Latest Review: "Almost Dead" by Assaf Gavron

The latest addition to our Review Section is a piece by Jeff Waxman on Assaf Gavron’s Almost Dead, which was translated from the Hebrew by the author and James Lever and published by HarperCollins.

I’m really glad Jeff brought this book to my attention . . . It was one that I had missed in entering info into the Translation Database, but more importantly, it sounds really interesting.

For anyone who doesn’t know, Jeff is a bookseller at Seminary Co-op and runs The Front Table. He’s also a frequent contributor here and is on the Best Translated Book Award fiction committee.

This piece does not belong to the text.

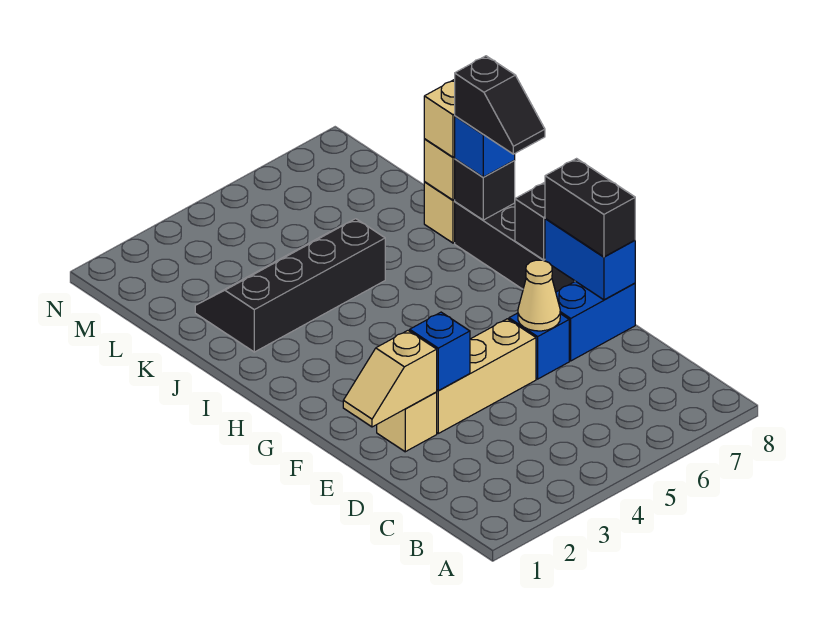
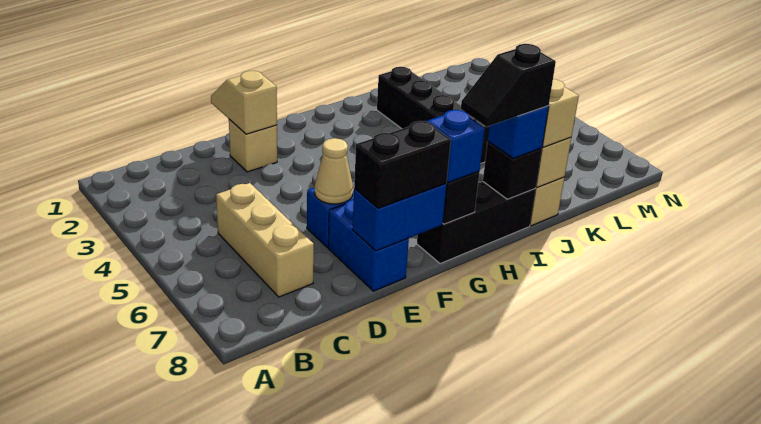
tan 1x3 brick [437,319,536,433] -> tan 1x3 brick moved to [216,183,314,297]
blue 1x1 brick [410,312,470,391] -> blue 1x1 brick moved to [427,110,485,183]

And here’s the beginning of his review:

Big publishing houses have a lot going for them. They’ve got money and media access and the power to bring a book to the forefront of a very noisy culture, if only for a moment. And, like the small presses, they have some outstanding people working for them—publishers, editors, and publicists trying their damnedest to make something like art. What they don’t have very often is a coherent and cohesive vision, even for their individual imprints, and I hope it’s not too unkind to say that they don’t often have very interesting books. Instead, they seem to expend a lot of their energy—and money—in getting excited about the unexciting.

All of this is why I was so delighted to see Harper Perennial come out with Assaf Gavron’s Almost Dead. Harper Perennial is one of the best corners of that house, and a translation isn’t unheard of there, but a political satire that is artfully and ingeniously constructed is a hugely welcome surprise. Translated by the author with James Lever, Almost Dead is everything I always wanted and never expected from a big publisher.

Set in present-day Israel, these are intertwined stories of Croc—a secular, ambivalent Israeli—and Fahmi—a comatose and conflicted Palestinian suicide bomber. Around them, there’s a society in turmoil, a morass of Western-influenced post-industrial business people overlaying a subjugated population seething with enmity and regret.